■ **Exercise instructions**
**1.** In the Daxa thread, list every bullet under "Example for Buffer:" that contains a word starting with "destr".
**2.** Reproduce the Daxa thread word for word from "Good goood I'm" to "(index + version)".

■ **Selected text**

============================================================

I thin HZB will help when you have animated thingy which just sways for example and you are redrawing the tile each frame

wicked notch
#

I have not abandoned you guys lol

#

the VSM train is still going strong

#

'Tis but one of my usual detours

delicate rain
#

Good goood I'm also on VSM holiday

#

but I'll soon return stronger than ever

glass sphinx
#

Example for Buffer:

  • creating it gives you an id (index + version)
  • index of id indexes into cpu side array of ImplBuffers (the metadata for the buffer)
  • index indexes into a descriptor set binding array
  • when creating the buffer its imediately written to the mega descriptor set
  • daxa only has one descriptor set that has update after bind and some other flags set to make it convenient
  • when calling destroy on the buffer it becomes a zombie
  • zombies life until all already submitted commands running at the point in time when you call destroy are done
  • daxa checks when they are done and actually performs destructions in Device::collect_garbage
  • it uses timeline semaphores tracking submits on a cpu and gpu timeline
  • actualyl destroying the buffer writes a dummy in the place of the dead buffer to avoid dangling descriptors
wicked notch
#

epic

#

then to access the buffer do you use push const or something?

============================================================

■ **Exercise data**
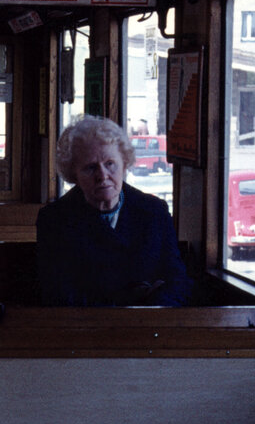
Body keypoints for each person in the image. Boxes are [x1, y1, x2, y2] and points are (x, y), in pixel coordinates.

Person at [36, 115, 193, 307]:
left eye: (110, 164)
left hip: (149, 328)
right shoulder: (55, 220)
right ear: (73, 174)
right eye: (90, 168)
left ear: (125, 163)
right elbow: (58, 294)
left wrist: (150, 312)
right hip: (86, 331)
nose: (102, 176)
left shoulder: (154, 212)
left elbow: (177, 282)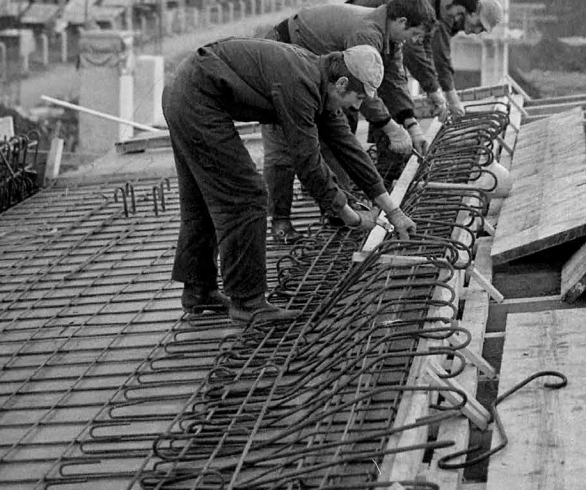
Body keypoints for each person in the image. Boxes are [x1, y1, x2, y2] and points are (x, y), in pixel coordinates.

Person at [162, 39, 416, 329]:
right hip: (195, 98)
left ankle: (199, 290)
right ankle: (248, 303)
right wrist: (349, 215)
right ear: (343, 84)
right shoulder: (301, 84)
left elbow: (349, 148)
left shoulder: (319, 80)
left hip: (183, 91)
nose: (357, 107)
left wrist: (393, 212)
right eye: (357, 99)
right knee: (246, 195)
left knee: (202, 197)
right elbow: (307, 161)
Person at [263, 0, 436, 241]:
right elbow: (363, 90)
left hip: (317, 69)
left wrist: (410, 125)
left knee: (338, 135)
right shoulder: (366, 33)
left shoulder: (390, 38)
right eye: (415, 34)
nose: (415, 40)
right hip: (285, 57)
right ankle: (281, 222)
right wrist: (389, 127)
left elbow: (393, 81)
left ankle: (336, 209)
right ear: (402, 22)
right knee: (284, 146)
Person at [348, 0, 503, 120]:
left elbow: (427, 53)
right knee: (350, 102)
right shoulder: (425, 4)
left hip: (370, 41)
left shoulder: (434, 8)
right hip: (354, 35)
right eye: (479, 25)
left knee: (391, 96)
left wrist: (433, 91)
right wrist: (438, 92)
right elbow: (417, 52)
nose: (476, 31)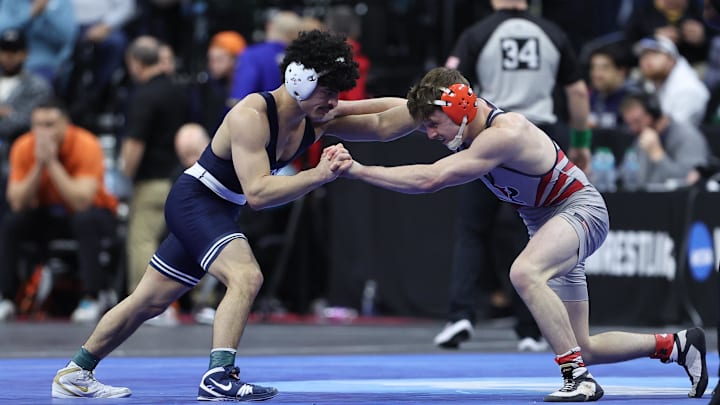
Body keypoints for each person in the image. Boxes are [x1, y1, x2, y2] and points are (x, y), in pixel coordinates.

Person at [50, 29, 414, 400]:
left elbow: (382, 122)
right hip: (197, 200)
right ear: (299, 81)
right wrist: (319, 175)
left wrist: (427, 108)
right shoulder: (251, 115)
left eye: (339, 92)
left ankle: (75, 372)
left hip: (220, 207)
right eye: (328, 91)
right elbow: (257, 193)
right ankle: (218, 376)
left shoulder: (316, 115)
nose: (334, 101)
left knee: (149, 301)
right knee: (245, 275)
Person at [342, 66, 708, 402]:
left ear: (459, 110)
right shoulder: (460, 115)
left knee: (524, 272)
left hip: (579, 210)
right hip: (548, 221)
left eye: (434, 124)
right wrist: (331, 112)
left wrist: (358, 170)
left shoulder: (504, 134)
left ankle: (577, 378)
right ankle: (676, 345)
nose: (431, 134)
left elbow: (431, 179)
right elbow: (386, 114)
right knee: (583, 345)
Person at [435, 0, 592, 351]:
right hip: (540, 137)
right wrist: (582, 142)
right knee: (538, 228)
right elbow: (578, 91)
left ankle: (461, 314)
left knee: (472, 229)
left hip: (491, 132)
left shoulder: (478, 33)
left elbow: (445, 87)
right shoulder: (552, 32)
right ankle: (531, 329)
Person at [0, 98, 118, 322]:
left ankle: (91, 297)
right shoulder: (23, 146)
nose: (43, 132)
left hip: (93, 213)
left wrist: (52, 162)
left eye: (50, 124)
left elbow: (82, 201)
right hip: (49, 213)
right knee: (12, 222)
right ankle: (5, 297)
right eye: (38, 125)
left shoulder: (86, 143)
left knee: (84, 220)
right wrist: (38, 165)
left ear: (66, 123)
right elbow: (17, 201)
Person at [619, 91, 710, 189]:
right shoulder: (642, 136)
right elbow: (625, 177)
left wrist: (658, 155)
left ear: (654, 113)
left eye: (637, 121)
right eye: (630, 124)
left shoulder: (688, 137)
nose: (633, 129)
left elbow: (688, 183)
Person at [634, 35, 709, 127]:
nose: (646, 60)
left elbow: (673, 130)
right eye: (643, 55)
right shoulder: (654, 82)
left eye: (654, 53)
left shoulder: (687, 88)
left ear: (671, 59)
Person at [229, 10, 301, 102]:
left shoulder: (252, 56)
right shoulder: (301, 59)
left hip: (260, 114)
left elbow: (239, 98)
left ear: (269, 26)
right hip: (294, 115)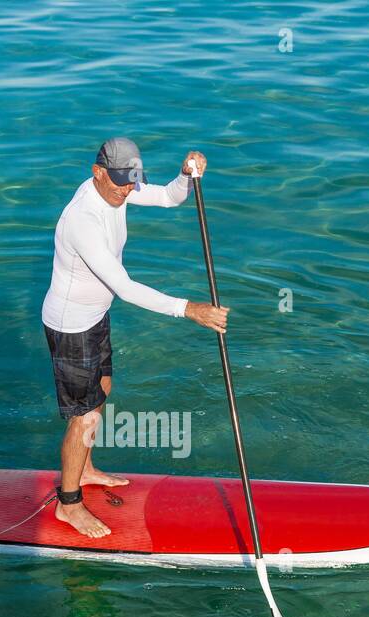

============================================================

■ **Outputs for the tasks**
**1.**
- when calling destroy on the buffer it becomes a zombie
- zombies life until all already submitted commands running at the point in time when you call destroy are done
- daxa checks when they are done and actually performs destructions in Device::collect_garbage
- actualyl destroying the buffer writes a dummy in the place of the dead buffer to avoid dangling descriptors

**2.**
Good goood I'm also on VSM holiday

#

but I'll soon return stronger than ever

glass sphinx
#

Example for Buffer:

  • creating it gives you an id (index + version)